Читать книгу Ein Thron aus Knochen und Schatten - Laura Labas - Страница 6
Kapitel Eins
Оглавление2005 – In den Rayons nahe der neu gegründeten Stadt Billings
Tante Lucy hielt inne, hob ihr wettergegerbtes Gesicht gen Nachthimmel und wartete auf etwas, das mir noch verborgen blieb. Die Dunkelheit lag wie ein samtener Mantel um unsere Schultern und schien durch nichts durchbrochen werden zu können – doch da, einen Moment später schob sich der volle, satte Mond an den Wolken vorbei und tauchte die Stadt in silbriges Licht.
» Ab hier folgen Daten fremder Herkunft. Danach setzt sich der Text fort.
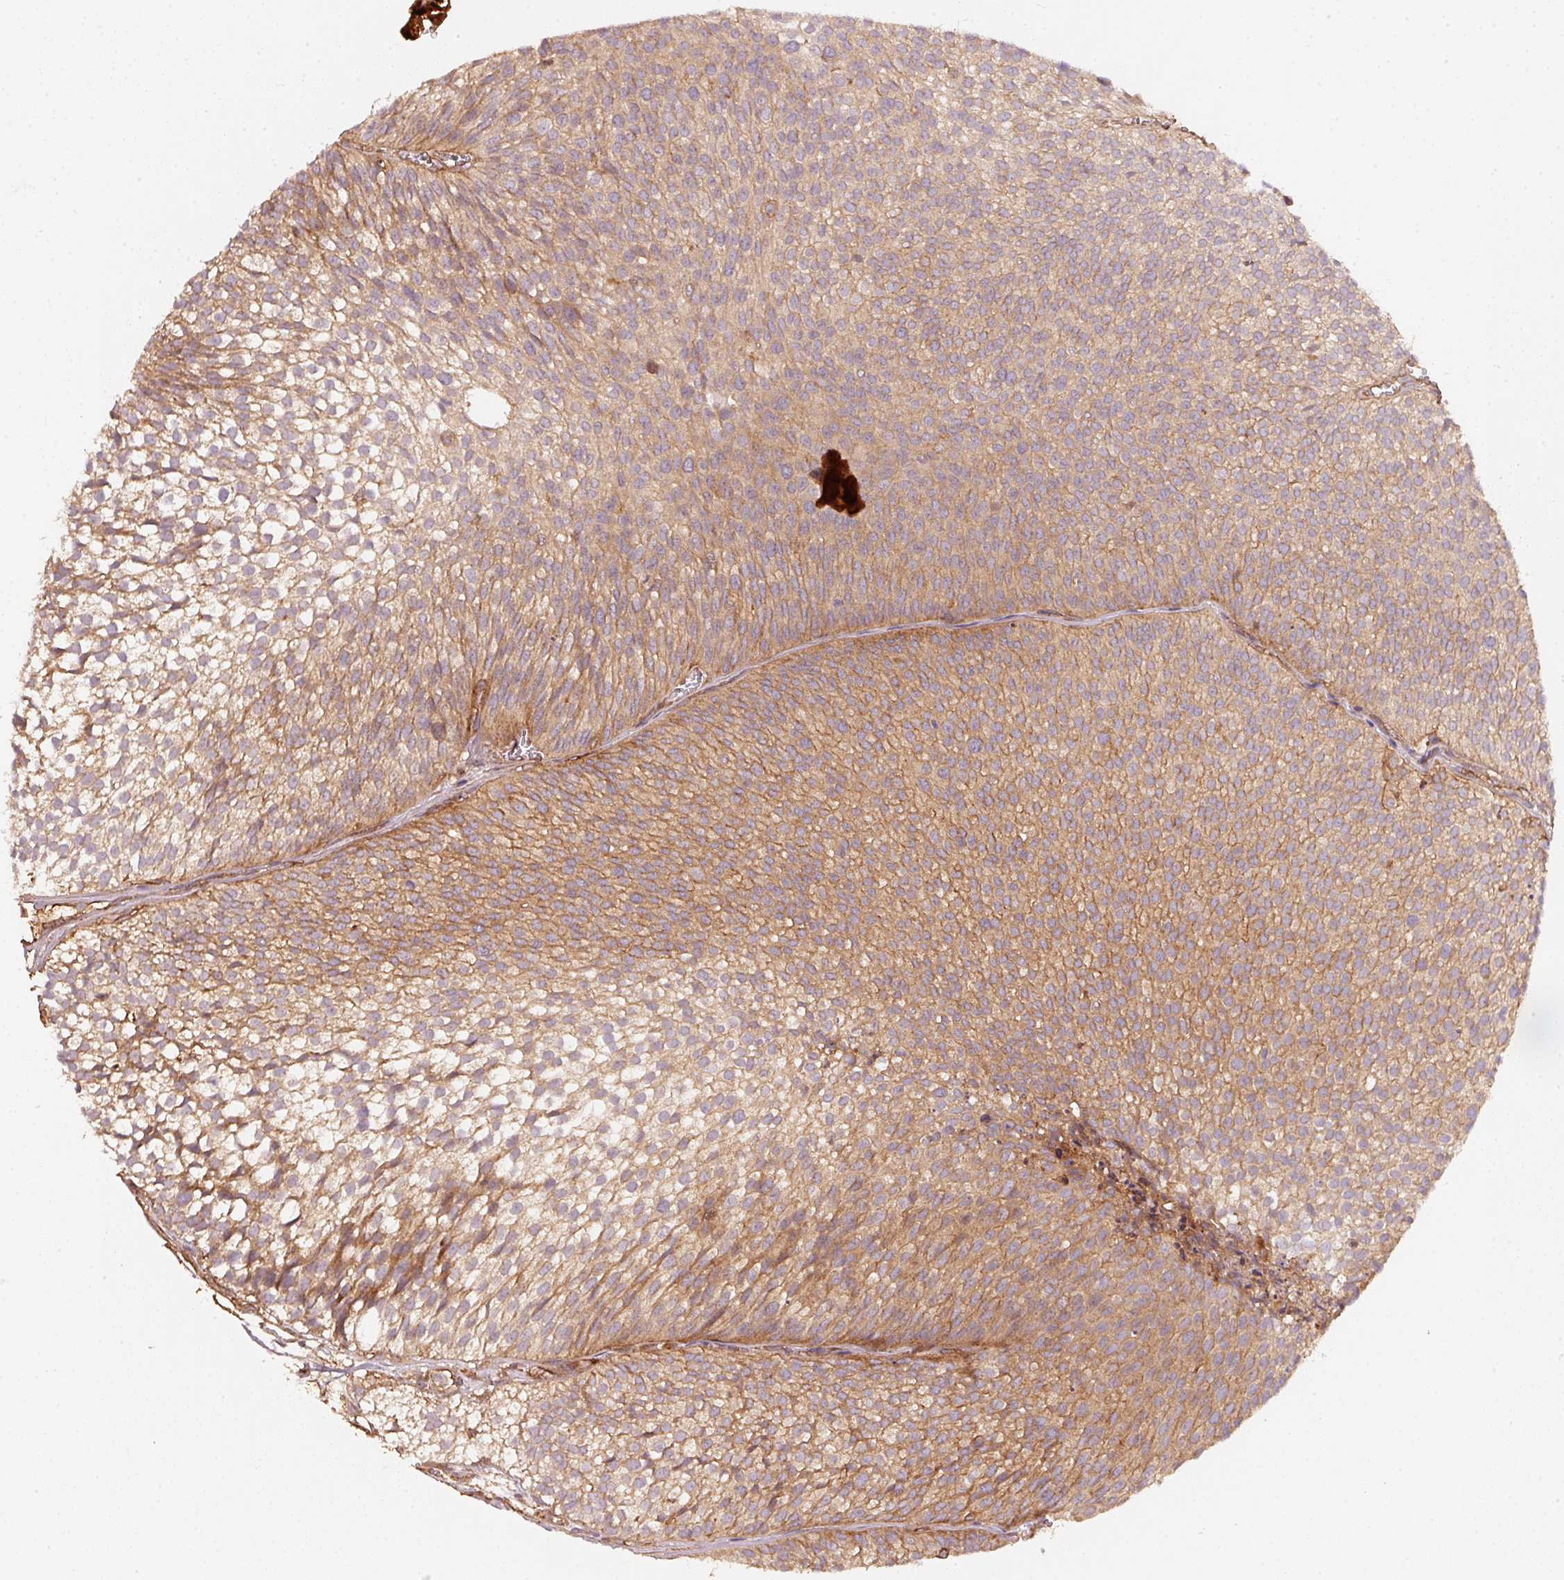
{"staining": {"intensity": "moderate", "quantity": ">75%", "location": "cytoplasmic/membranous"}, "tissue": "urothelial cancer", "cell_type": "Tumor cells", "image_type": "cancer", "snomed": [{"axis": "morphology", "description": "Urothelial carcinoma, Low grade"}, {"axis": "topography", "description": "Urinary bladder"}], "caption": "Immunohistochemical staining of human urothelial carcinoma (low-grade) displays moderate cytoplasmic/membranous protein staining in approximately >75% of tumor cells. The staining was performed using DAB to visualize the protein expression in brown, while the nuclei were stained in blue with hematoxylin (Magnification: 20x).", "gene": "CEP95", "patient": {"sex": "male", "age": 91}}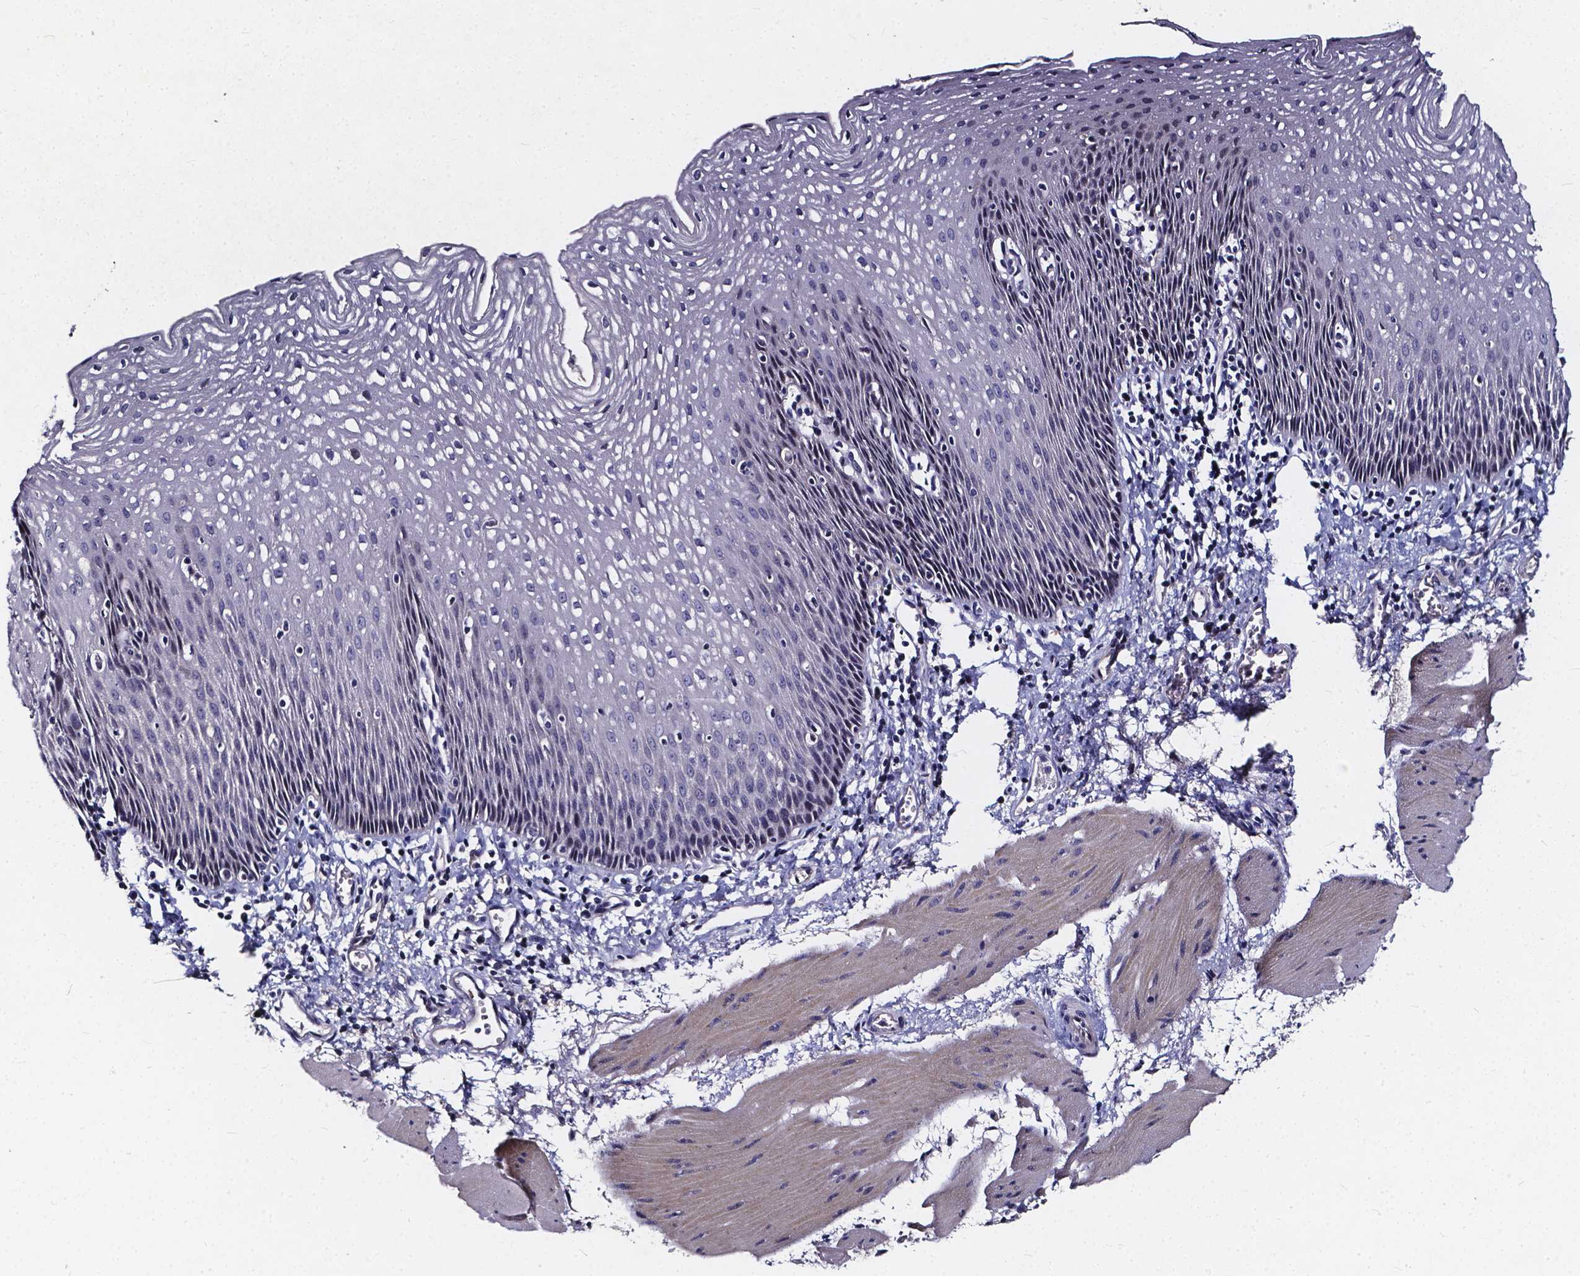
{"staining": {"intensity": "negative", "quantity": "none", "location": "none"}, "tissue": "esophagus", "cell_type": "Squamous epithelial cells", "image_type": "normal", "snomed": [{"axis": "morphology", "description": "Normal tissue, NOS"}, {"axis": "topography", "description": "Esophagus"}], "caption": "This is a histopathology image of immunohistochemistry staining of benign esophagus, which shows no positivity in squamous epithelial cells.", "gene": "SOWAHA", "patient": {"sex": "female", "age": 64}}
Niemand außer uns war hier. Der Tod bewachte die Nacht. Die Häuser, in denen bis vor Kurzem noch Menschen gelebt, gelacht und gefeiert hatten, glichen leeren Höhlen. Leichen gar. Mich überzog eine Gänsehaut. Skelette eines vergangenen Zeitalters, das einst voller Licht und Leben gewesen war.
»Trödel nicht rum, Alison!«, wies mich Lucy streng zurecht. Sie hatte sich bereits zur nächsten Hausecke aufgemacht, während ich noch gedankenverloren ins Nichts gestarrt hatte.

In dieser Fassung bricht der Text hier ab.